Nor will the next president find relief at home. Mitchell professes some optimism about the US economy, which “remains the mainstay of the world economy.” He agrees with Keynesian prescriptions that the federal government should spend more to revive growth, but adds it needs soon to be combined “with a serious programme of deficit reduction over the next three to five years that will deal with the problem of debt, including rising healthcare costs.”

Can Congress and the White House still agree deals, or has the bitter Republican-Democrat divide brought American democracy to a halt? Washington politics has become harder, he acknowledged. “In the entire 19th century, there were 16 filibusters in the Senate—that’s one every six and a half years,” he noted. “In my last two years as majority leader we had to file petitions to end filibusters 75 times.” “The Republicans have stated publicly that their number one goal is to defeat Obama and what that has meant, of course, has been to oppose and obstruct any initiatives of his,” he added.
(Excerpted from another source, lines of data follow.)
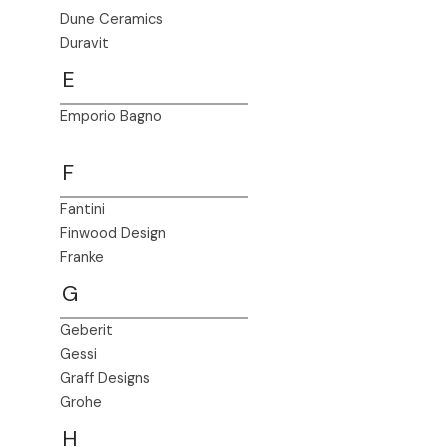
Dune Ceramics
Duravit
E
Emporio Bagno
F
Fantini
Finwood Design
Franke
G
Geberit
Gessi
Graff Designs
Grohe
H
But he says that pessimism is overdone. “Much the same was said in the early years of our country’s history and was repeated in the events that led to the Civil War, repeated again during the first world war, repeated again during the Depression and the time of [Franklin Delano] Roosevelt,” he said. “In each case there were very serious challenges and they were ultimately overcome. But democracy can be at times slow moving and messy, particularly when the people themselves are divided, and there is no doubt that the American people are divided.”

He added: “My hope is that after the election there will be a sense of greater realism on both sides” and that the US will avoid the automatic cuts in spending that might be triggered at the end of the year.

He denied that his time as Middle East envoy felt like failure. “We made our best effort and did not achieve the desired result, but that’s been true for the entire 60 years of this conflict. There have been ten presidents, 19 secretaries of state and innumerable envoys and innumerable Israeli leaders, and all have been unable to bring about a resolution to the conflict. But I remain hopeful because I think it’s so much in the interest of both sides to reach agreement.”

He acknowledged, though, that “the time is fast approaching” when a resolution may be impossible. Israel “faces a demographic tipping point. The most recent analysis I’ve seen suggests that by somewhere between 2015 and 2020 the number of Arabs will exceed the number of Jews. When that occurs, Israel will face the awful choice which they should not have to face of either being a democratic state or a Jewish state. Once the two-state solution [to the conflict with Palestinians] is lost it cannot be both.”